Amber walked into the room and simply placed the head on the edge of my nightstand and smiled.  She informed me that my new companion’s name is ‘Alexis’. However, if you click on the above photo, you can clearly see that the name tag on her little neck stump reads ‘Miss Kim’, so that is a point of contention for us.

A number of questions run through a person’s mind when they are gifted a human head:  Where did my bestower obtain this item?  Are there more parts forthcoming?  And most importantly, to whom can I mail this in an unmarked box?

You can’t tell from the picture, but Alexis is sitting directly next to the head of the bed, where she can watch over me like an eerie little angel.  And whisper secrets while I sleep.

This gift was sufficiently awesome to justify an entirely new category. 

Nana Evil

This week has been kind of a rough one – amongst other things I attended my grandfather’s funeral. The grief I felt at his passing was somewhat overshadowed by my seething hatred of my step-grandmother, whom I affectionately refer to as Nana Evil.

Some months after my grandmother passed away, Nana Evil clawed her way up from the depths of Florida and married my grandfather. She apparently had been the love of his life in his youth, but during their engagement decided to marry someone else. She sent him a letter alerting him to this fact. Fate provided him a second chance at marriage with her after he lost his wife and she devoured the souls of her previous 3 husbands.

In the ten years that she was married to my grandfather, Nana Evil managed to make it clear that everyone in his family was unwelcome in their (his) home and take him to Florida to buy a house and car for her daughter.

During his last days when he was in the hospital with a broken hip and heart condition, she refused to give anyone in his family information regarding his condition, or even what hospital he was in. When my grandfather’s sister pressed her for information about the hospital, Nana Evil gave her the wrong hospital information. As a result, every card that was sent to him was returned to sender because he wasn’t there. Also, she couldn’t be bothered to actually visit him in the hospital. So he passed on without a single person he knew at his side and, as far as he knew, no attempt at contact from anyone in his family.

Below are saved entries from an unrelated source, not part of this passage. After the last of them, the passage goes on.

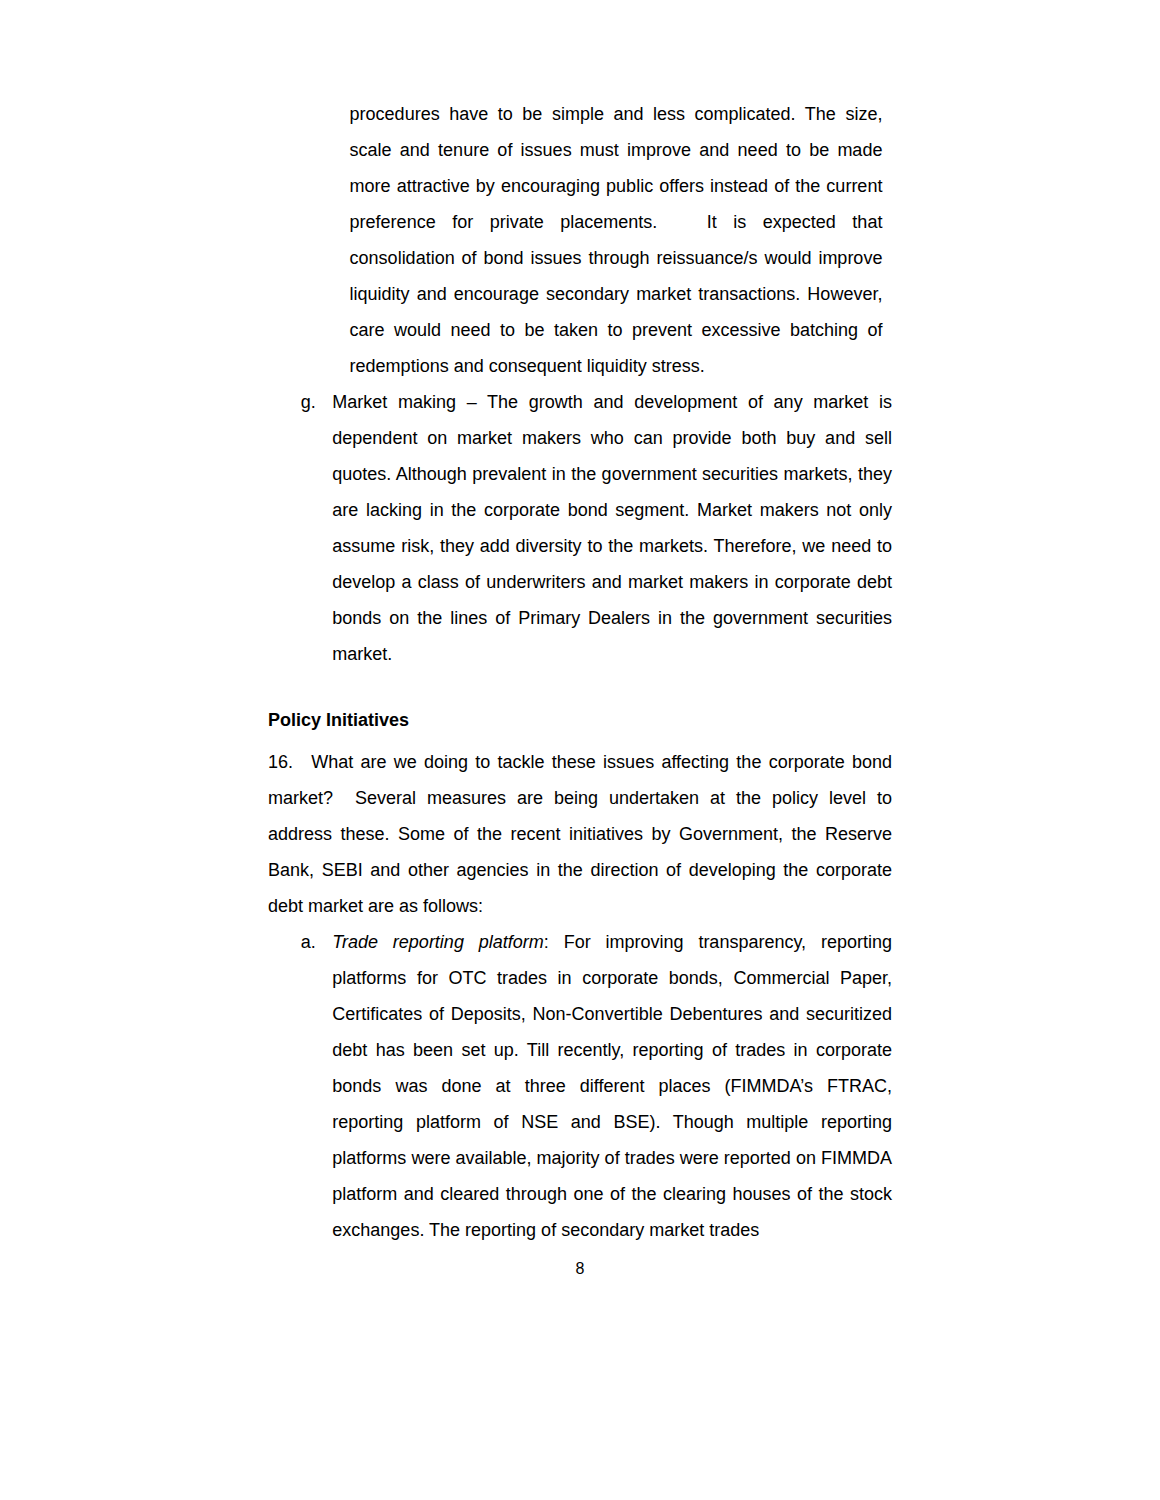procedures have to be simple and less complicated. The size, scale and tenure of issues must improve and need to be made more attractive by encouraging public offers instead of the current preference for private placements. It is expected that consolidation of bond issues through reissuance/s would improve liquidity and encourage secondary market transactions. However, care would need to be taken to prevent excessive batching of redemptions and consequent liquidity stress.
Market making – The growth and development of any market is dependent on market makers who can provide both buy and sell quotes. Although prevalent in the government securities markets, they are lacking in the corporate bond segment. Market makers not only assume risk, they add diversity to the markets. Therefore, we need to develop a class of underwriters and market makers in corporate debt bonds on the lines of Primary Dealers in the government securities market.
Policy Initiatives
16. What are we doing to tackle these issues affecting the corporate bond market? Several measures are being undertaken at the policy level to address these. Some of the recent initiatives by Government, the Reserve Bank, SEBI and other agencies in the direction of developing the corporate debt market are as follows:
Trade reporting platform: For improving transparency, reporting platforms for OTC trades in corporate bonds, Commercial Paper, Certificates of Deposits, Non-Convertible Debentures and securitized debt has been set up. Till recently, reporting of trades in corporate bonds was done at three different places (FIMMDA’s FTRAC, reporting platform of NSE and BSE). Though multiple reporting platforms were available, majority of trades were reported on FIMMDA platform and cleared through one of the clearing houses of the stock exchanges. The reporting of secondary market trades
8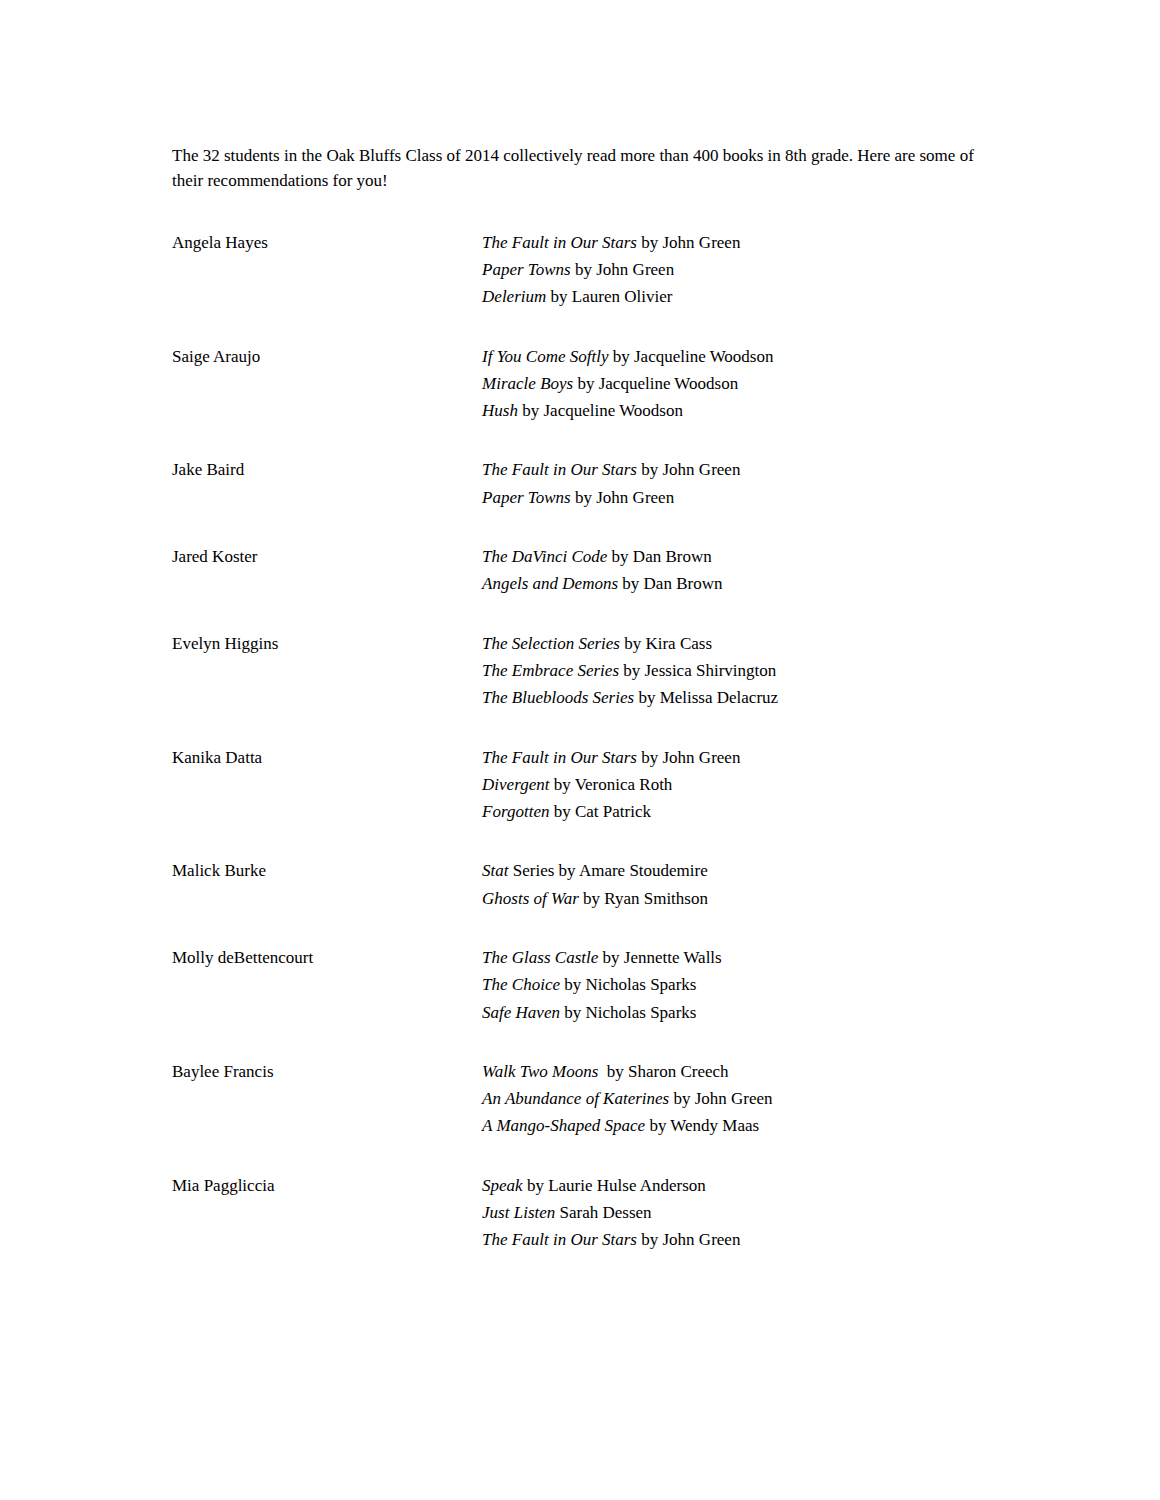The 32 students in the Oak Bluffs Class of 2014 collectively read more than 400 books in 8th grade. Here are some of their recommendations for you!
| Angela Hayes | The Fault in Our Stars by John Green Paper Towns by John Green Delerium by Lauren Olivier |
| Saige Araujo | If You Come Softly by Jacqueline Woodson Miracle Boys by Jacqueline Woodson Hush by Jacqueline Woodson |
| Jake Baird | The Fault in Our Stars by John Green Paper Towns by John Green |
| Jared Koster | The DaVinci Code by Dan Brown Angels and Demons by Dan Brown |
| Evelyn Higgins | The Selection Series by Kira Cass The Embrace Series by Jessica Shirvington The Bluebloods Series by Melissa Delacruz |
| Kanika Datta | The Fault in Our Stars by John Green Divergent by Veronica Roth Forgotten by Cat Patrick |
| Malick Burke | Stat Series by Amare Stoudemire Ghosts of War by Ryan Smithson |
| Molly deBettencourt | The Glass Castle by Jennette Walls The Choice by Nicholas Sparks Safe Haven by Nicholas Sparks |
| Baylee Francis | Walk Two Moons by Sharon Creech An Abundance of Katerines by John Green A Mango-Shaped Space by Wendy Maas |
| Mia Paggliccia | Speak by Laurie Hulse Anderson Just Listen Sarah Dessen The Fault in Our Stars by John Green |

The day his family found out about his death, she was demanding a copy of the will. Neither she, nor anyone from her family made an appearance or a call of condolence regarding his death. To her credit, she did agree to pay 1/3 the cost of a flower arrangement for the funeral. She instructed his children to deduct the cost of the flowers from the money she’ll get from his estate.

Kudos to you Nana Evil, for proving that you’re never too old to be a gold-digging whore.